## WHAT IS BEING ASKED
Although the data below holds other lines too, output only those from the line with "1. 语言语法不熟悉🤦‍♀️" up to and including the line with "100W+ | [![alt", exactly as they appear.

Source data:
========================
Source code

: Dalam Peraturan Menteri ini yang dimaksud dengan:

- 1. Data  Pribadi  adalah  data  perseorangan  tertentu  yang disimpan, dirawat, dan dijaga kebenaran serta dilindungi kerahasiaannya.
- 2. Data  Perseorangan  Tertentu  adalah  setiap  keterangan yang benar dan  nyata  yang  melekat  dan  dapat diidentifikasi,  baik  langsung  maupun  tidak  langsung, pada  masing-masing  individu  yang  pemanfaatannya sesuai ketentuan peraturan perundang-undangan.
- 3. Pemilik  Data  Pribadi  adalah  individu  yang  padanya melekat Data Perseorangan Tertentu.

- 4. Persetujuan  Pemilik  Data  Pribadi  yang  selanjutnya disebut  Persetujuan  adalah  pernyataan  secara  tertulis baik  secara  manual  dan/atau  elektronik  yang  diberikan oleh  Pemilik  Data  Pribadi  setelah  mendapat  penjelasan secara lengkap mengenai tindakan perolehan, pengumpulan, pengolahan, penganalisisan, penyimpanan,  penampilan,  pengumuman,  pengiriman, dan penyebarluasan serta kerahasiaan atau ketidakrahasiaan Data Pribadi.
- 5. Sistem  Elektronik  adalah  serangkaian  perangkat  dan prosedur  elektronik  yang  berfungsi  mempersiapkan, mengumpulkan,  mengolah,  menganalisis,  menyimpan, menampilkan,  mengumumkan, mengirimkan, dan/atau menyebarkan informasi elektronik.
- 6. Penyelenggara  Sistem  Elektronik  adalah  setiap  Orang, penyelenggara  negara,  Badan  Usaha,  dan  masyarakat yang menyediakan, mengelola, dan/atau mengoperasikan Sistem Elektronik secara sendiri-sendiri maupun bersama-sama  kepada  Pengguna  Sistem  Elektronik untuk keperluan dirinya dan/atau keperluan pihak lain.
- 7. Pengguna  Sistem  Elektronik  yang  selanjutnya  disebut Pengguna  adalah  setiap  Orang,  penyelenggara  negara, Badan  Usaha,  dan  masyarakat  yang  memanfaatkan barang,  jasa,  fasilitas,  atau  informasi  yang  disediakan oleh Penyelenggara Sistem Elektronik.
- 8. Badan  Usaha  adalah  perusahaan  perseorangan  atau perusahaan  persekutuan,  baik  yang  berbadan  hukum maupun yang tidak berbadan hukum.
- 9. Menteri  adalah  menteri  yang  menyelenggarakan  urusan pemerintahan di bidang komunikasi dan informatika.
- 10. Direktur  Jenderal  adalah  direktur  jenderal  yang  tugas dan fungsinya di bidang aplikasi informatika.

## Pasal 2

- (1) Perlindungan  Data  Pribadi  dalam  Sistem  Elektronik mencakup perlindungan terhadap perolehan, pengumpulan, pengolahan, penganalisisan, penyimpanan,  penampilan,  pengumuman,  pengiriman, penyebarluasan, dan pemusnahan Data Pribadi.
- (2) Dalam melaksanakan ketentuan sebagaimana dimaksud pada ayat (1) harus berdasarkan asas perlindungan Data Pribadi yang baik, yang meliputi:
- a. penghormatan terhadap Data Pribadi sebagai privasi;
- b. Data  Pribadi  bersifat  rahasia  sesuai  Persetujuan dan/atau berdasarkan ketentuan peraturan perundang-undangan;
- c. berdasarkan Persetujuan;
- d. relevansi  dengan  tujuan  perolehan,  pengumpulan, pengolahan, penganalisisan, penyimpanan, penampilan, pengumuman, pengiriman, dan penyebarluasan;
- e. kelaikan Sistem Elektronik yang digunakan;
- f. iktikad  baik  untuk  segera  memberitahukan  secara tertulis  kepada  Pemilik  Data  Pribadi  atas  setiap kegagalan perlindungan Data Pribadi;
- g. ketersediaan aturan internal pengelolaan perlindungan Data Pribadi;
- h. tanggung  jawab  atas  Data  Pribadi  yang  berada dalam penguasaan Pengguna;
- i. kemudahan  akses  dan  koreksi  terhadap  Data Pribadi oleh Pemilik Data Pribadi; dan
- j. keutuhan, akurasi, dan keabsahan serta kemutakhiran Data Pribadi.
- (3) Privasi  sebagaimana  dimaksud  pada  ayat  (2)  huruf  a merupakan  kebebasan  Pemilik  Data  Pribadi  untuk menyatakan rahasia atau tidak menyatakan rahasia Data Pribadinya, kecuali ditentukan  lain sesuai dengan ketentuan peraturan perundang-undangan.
========================
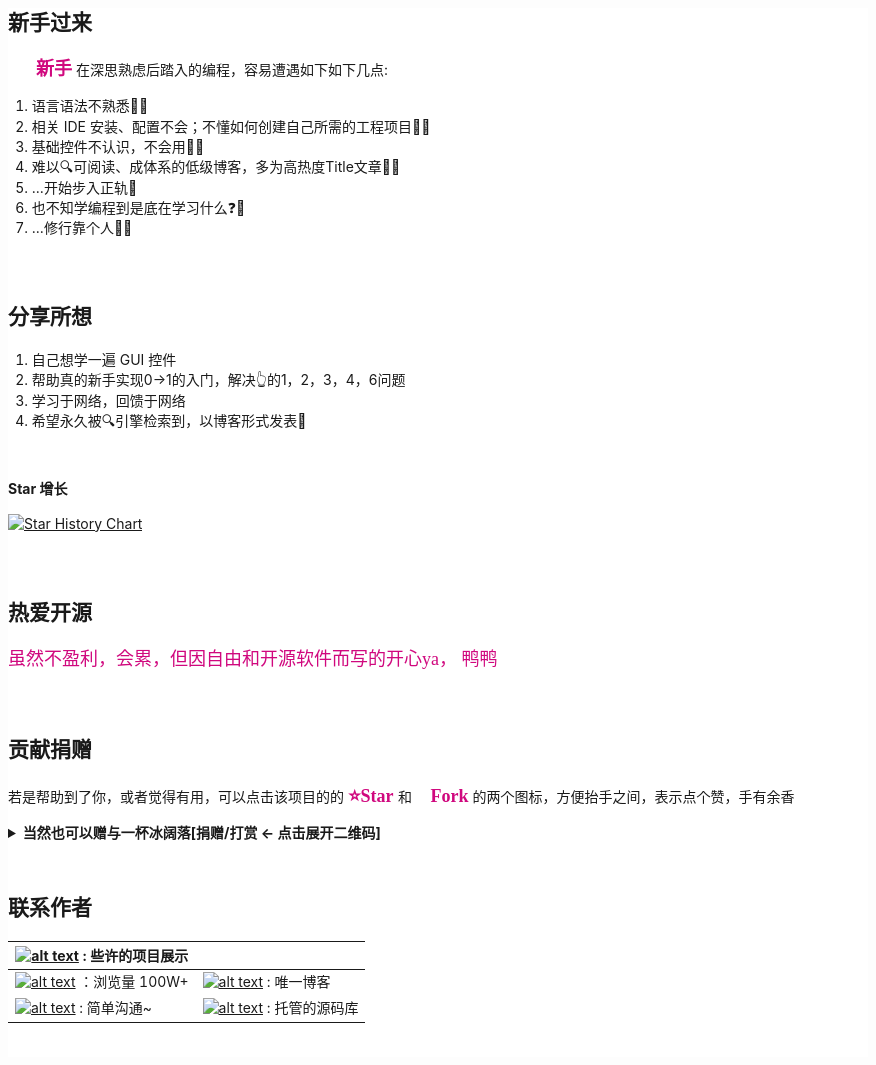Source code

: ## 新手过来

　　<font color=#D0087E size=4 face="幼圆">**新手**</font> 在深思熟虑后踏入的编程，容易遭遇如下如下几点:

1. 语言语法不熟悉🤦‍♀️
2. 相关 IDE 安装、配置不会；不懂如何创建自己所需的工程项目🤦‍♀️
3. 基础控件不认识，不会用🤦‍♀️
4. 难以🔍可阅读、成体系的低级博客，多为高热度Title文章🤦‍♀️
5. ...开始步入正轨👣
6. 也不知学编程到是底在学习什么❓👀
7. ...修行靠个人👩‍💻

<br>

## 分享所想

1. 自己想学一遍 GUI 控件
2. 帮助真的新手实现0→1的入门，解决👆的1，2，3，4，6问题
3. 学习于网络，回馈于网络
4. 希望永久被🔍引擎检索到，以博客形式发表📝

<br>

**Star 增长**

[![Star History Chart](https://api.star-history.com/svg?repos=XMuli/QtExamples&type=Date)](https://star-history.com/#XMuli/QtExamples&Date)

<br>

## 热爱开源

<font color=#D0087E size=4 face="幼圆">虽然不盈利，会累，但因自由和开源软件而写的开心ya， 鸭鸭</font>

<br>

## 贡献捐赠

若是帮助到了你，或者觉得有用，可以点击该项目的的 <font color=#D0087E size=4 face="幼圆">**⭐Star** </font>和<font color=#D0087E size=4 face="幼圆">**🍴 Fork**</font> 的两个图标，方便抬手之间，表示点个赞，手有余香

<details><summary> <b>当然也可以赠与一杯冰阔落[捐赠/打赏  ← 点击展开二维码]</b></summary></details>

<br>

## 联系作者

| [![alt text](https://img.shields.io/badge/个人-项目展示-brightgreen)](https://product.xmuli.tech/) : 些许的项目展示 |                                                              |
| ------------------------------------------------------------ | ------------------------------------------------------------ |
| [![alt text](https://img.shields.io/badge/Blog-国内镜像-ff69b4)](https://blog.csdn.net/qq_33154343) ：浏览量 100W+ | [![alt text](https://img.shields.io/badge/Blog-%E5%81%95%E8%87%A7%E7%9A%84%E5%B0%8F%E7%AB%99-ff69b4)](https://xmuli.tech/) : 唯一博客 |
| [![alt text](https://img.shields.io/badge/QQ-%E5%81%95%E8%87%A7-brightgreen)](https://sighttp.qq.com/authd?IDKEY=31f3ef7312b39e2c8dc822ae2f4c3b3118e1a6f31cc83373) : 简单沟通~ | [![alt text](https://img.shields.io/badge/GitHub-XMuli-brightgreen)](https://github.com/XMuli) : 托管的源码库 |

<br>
========================
## EXERCISE ANSWER
1. 语言语法不熟悉🤦‍♀️
2. 相关 IDE 安装、配置不会；不懂如何创建自己所需的工程项目🤦‍♀️
3. 基础控件不认识，不会用🤦‍♀️
4. 难以🔍可阅读、成体系的低级博客，多为高热度Title文章🤦‍♀️
5. ...开始步入正轨👣
6. 也不知学编程到是底在学习什么❓👀
7. ...修行靠个人👩‍💻

<br>

## 分享所想

1. 自己想学一遍 GUI 控件
2. 帮助真的新手实现0→1的入门，解决👆的1，2，3，4，6问题
3. 学习于网络，回馈于网络
4. 希望永久被🔍引擎检索到，以博客形式发表📝

<br>

**Star 增长**

[![Star History Chart](https://api.star-history.com/svg?repos=XMuli/QtExamples&type=Date)](https://star-history.com/#XMuli/QtExamples&Date)

<br>

## 热爱开源

<font color=#D0087E size=4 face="幼圆">虽然不盈利，会累，但因自由和开源软件而写的开心ya， 鸭鸭</font>

<br>

## 贡献捐赠

若是帮助到了你，或者觉得有用，可以点击该项目的的 <font color=#D0087E size=4 face="幼圆">**⭐Star** </font>和<font color=#D0087E size=4 face="幼圆">**🍴 Fork**</font> 的两个图标，方便抬手之间，表示点个赞，手有余香

<details><summary> <b>当然也可以赠与一杯冰阔落[捐赠/打赏  ← 点击展开二维码]</b></summary></details>

<br>

## 联系作者

| [![alt text](https://img.shields.io/badge/个人-项目展示-brightgreen)](https://product.xmuli.tech/) : 些许的项目展示 |                                                              |
| ------------------------------------------------------------ | ------------------------------------------------------------ |
| [![alt text](https://img.shields.io/badge/Blog-国内镜像-ff69b4)](https://blog.csdn.net/qq_33154343) ：浏览量 100W+ | [![alt text](https://img.shields.io/badge/Blog-%E5%81%95%E8%87%A7%E7%9A%84%E5%B0%8F%E7%AB%99-ff69b4)](https://xmuli.tech/) : 唯一博客 |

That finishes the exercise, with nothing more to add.